There never seems to be the perfect time to hire a salesperson. Either you can’t afford it or you desperately need sales help at any cost.

The article below is excerpted from

4 Reasons NOT to hire a salesperson

1. Salespeople need something to sell.

An actual item, not a concept or a prototype. Most of the time, salespeople stink at product development. They do well at revenue development. Don’t think that a great salesperson will immediately round up customers for your idea, your beta, or your brand new offer.

2. Salespeople are expensive.

The better the salesperson, the more expensive she is. If the salesperson believes that your product isn’t ready to bring to her contacts, she will hold back. Yes, even though you are paying her a salary, she will hold out on you.

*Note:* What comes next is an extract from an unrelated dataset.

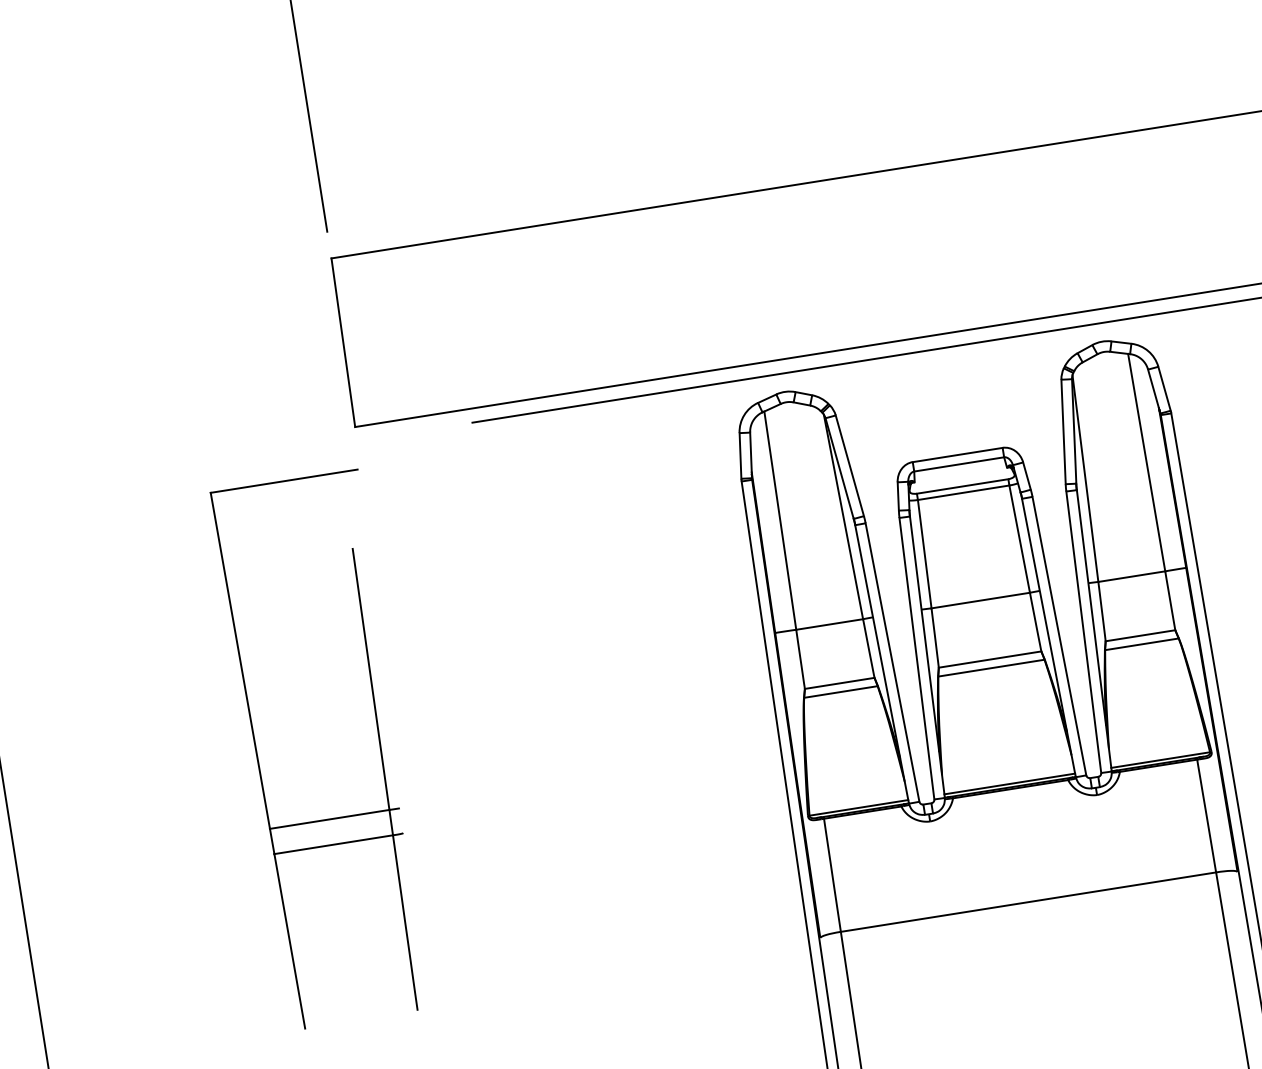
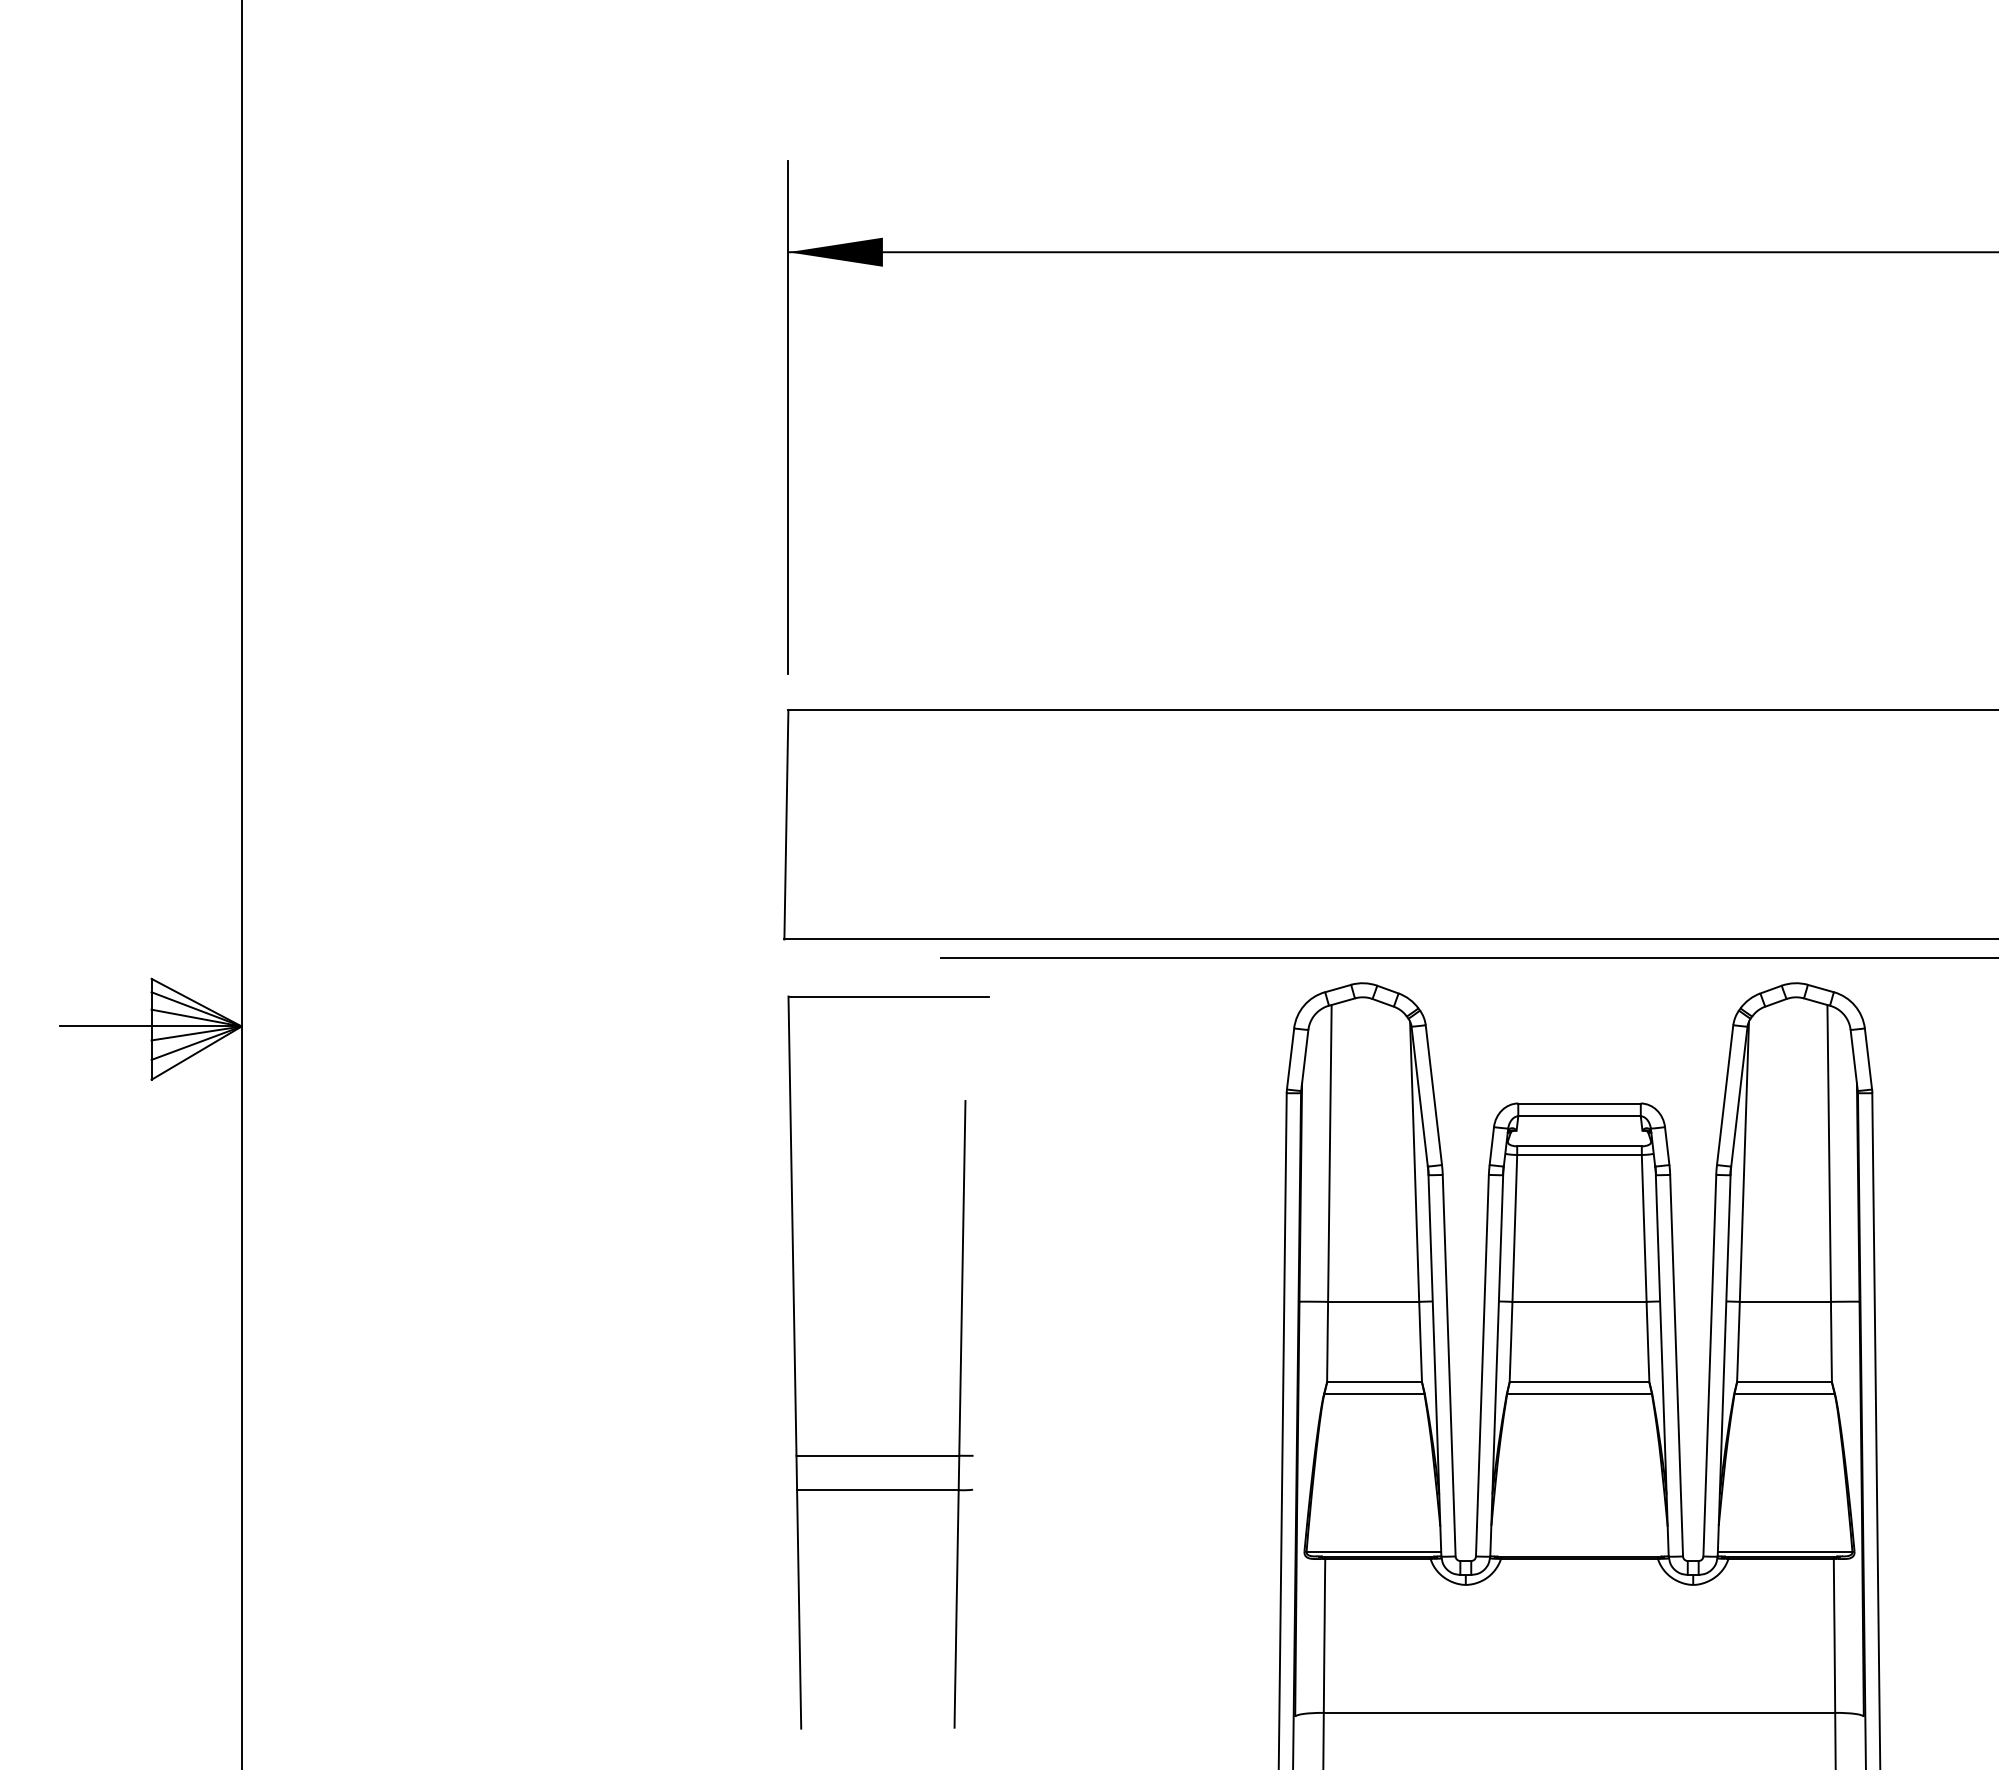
part: (379, 745) -> (959, 1367), moved
line: (1009, 783) -> (1579, 1551), removed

Experienced salespeople are very protective of their contacts… even more than the memory of their high school sweetheart. For every day that your new sales guru believes thinks your product isn’t spectacular, she is costing you a fortune.

By the way, if you find a salesperson who offers to work for equity, ask her how many times she’s crushed her quota. Chances are that she never has crushed it. Don’t make this hire.

3. Salespeople are always over-optimistic.

When you hire a salesperson, he’ll go at the job like a pole-vaulter. He knows that he will clear the pole. When the reality of the job sets in, only the rare salesperson can sustain the energy up if he doesn’t get quick, positive feedback from potential customers. If there is a couple of weeks of less than optimal results, most good salespeople start thinking about other “poles” they could clear more easily.

4. Salespeople can be more risk-adverse than you think.

Call it the curse of the fat bonus. A salesperson who made $300,000 last year will be counting the days until she can make that again. There just aren’t that many money-really-doesn’t-mean much-to-me-it’s-the-work-that’s-important kind of salespeople.

So don’t hire a salesperson to figure out what your customers need or whether they will buy some future product that might have some certain set of features. That’s the job of the founding CEO. Yes, it’s your job, even if you are an engineer.

How do you know that you are ready to hire a salesperson? Consider these three things:

1. There’s enough opportunity.

It will vary by company, but $1 million is a good number to start. There should be another $1 million you can identify but don’t have boots on the ground to grab. If you can identify $1 million worth of prospects, it’s a great time to hire a salesperson.

2. Your product is awesome.

What does that mean to a salesperson? It means you have reference clients—paying customers who the salesperson can leverage. When she sees your customer list, you want her to think, “Oh man, if the founder can get these customers, I am going to KILL IT here.”

3. Your culture can handle an influx of sales energy.

If you have a tight, technical team, a new salesperson will change the atmosphere like a high-pressure system moving in. Get ready for a storm.

Hiring a salesperson too early is a great way to distract the team, flush money, and potentially bury the company. Hiring one too late means lost opportunity. Finding that “Goldilocks” moment isn’t easy, but better to side towards waiting too long than wasting hundreds of thousands of dollars on “trying.”